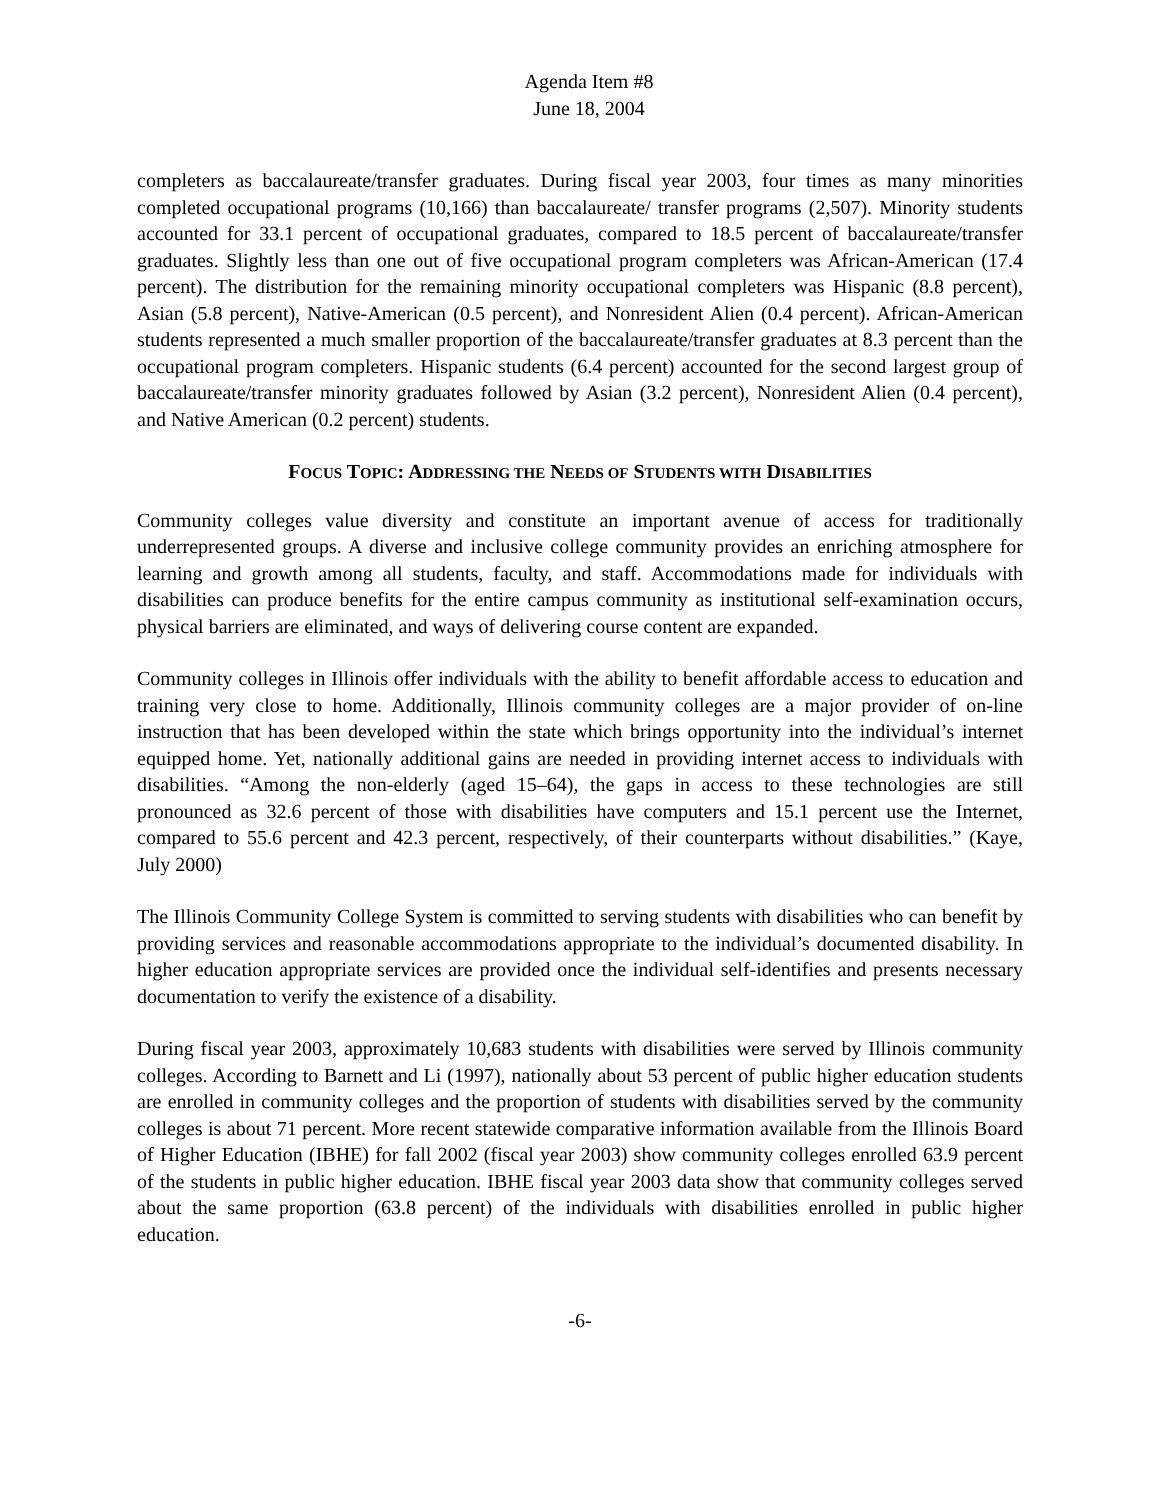Agenda Item #8
June 18, 2004
completers as baccalaureate/transfer graduates. During fiscal year 2003, four times as many minorities completed occupational programs (10,166) than baccalaureate/ transfer programs (2,507). Minority students accounted for 33.1 percent of occupational graduates, compared to 18.5 percent of baccalaureate/transfer graduates. Slightly less than one out of five occupational program completers was African-American (17.4 percent). The distribution for the remaining minority occupational completers was Hispanic (8.8 percent), Asian (5.8 percent), Native-American (0.5 percent), and Nonresident Alien (0.4 percent). African-American students represented a much smaller proportion of the baccalaureate/transfer graduates at 8.3 percent than the occupational program completers. Hispanic students (6.4 percent) accounted for the second largest group of baccalaureate/transfer minority graduates followed by Asian (3.2 percent), Nonresident Alien (0.4 percent), and Native American (0.2 percent) students.
FOCUS TOPIC: ADDRESSING THE NEEDS OF STUDENTS WITH DISABILITIES
Community colleges value diversity and constitute an important avenue of access for traditionally underrepresented groups. A diverse and inclusive college community provides an enriching atmosphere for learning and growth among all students, faculty, and staff. Accommodations made for individuals with disabilities can produce benefits for the entire campus community as institutional self-examination occurs, physical barriers are eliminated, and ways of delivering course content are expanded.
Community colleges in Illinois offer individuals with the ability to benefit affordable access to education and training very close to home. Additionally, Illinois community colleges are a major provider of on-line instruction that has been developed within the state which brings opportunity into the individual’s internet equipped home. Yet, nationally additional gains are needed in providing internet access to individuals with disabilities. “Among the non-elderly (aged 15–64), the gaps in access to these technologies are still pronounced as 32.6 percent of those with disabilities have computers and 15.1 percent use the Internet, compared to 55.6 percent and 42.3 percent, respectively, of their counterparts without disabilities.” (Kaye, July 2000)
The Illinois Community College System is committed to serving students with disabilities who can benefit by providing services and reasonable accommodations appropriate to the individual’s documented disability. In higher education appropriate services are provided once the individual self-identifies and presents necessary documentation to verify the existence of a disability.
During fiscal year 2003, approximately 10,683 students with disabilities were served by Illinois community colleges. According to Barnett and Li (1997), nationally about 53 percent of public higher education students are enrolled in community colleges and the proportion of students with disabilities served by the community colleges is about 71 percent. More recent statewide comparative information available from the Illinois Board of Higher Education (IBHE) for fall 2002 (fiscal year 2003) show community colleges enrolled 63.9 percent of the students in public higher education. IBHE fiscal year 2003 data show that community colleges served about the same proportion (63.8 percent) of the individuals with disabilities enrolled in public higher education.
-6-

****

The lines wanted are those from the one containing "During fiscal year 2003, approximately" through the last line of the listing above. Repeat them exactly.

§ **SOLUTION**:
During fiscal year 2003, approximately 10,683 students with disabilities were served by Illinois community colleges. According to Barnett and Li (1997), nationally about 53 percent of public higher education students are enrolled in community colleges and the proportion of students with disabilities served by the community colleges is about 71 percent. More recent statewide comparative information available from the Illinois Board of Higher Education (IBHE) for fall 2002 (fiscal year 2003) show community colleges enrolled 63.9 percent of the students in public higher education. IBHE fiscal year 2003 data show that community colleges served about the same proportion (63.8 percent) of the individuals with disabilities enrolled in public higher education.
-6-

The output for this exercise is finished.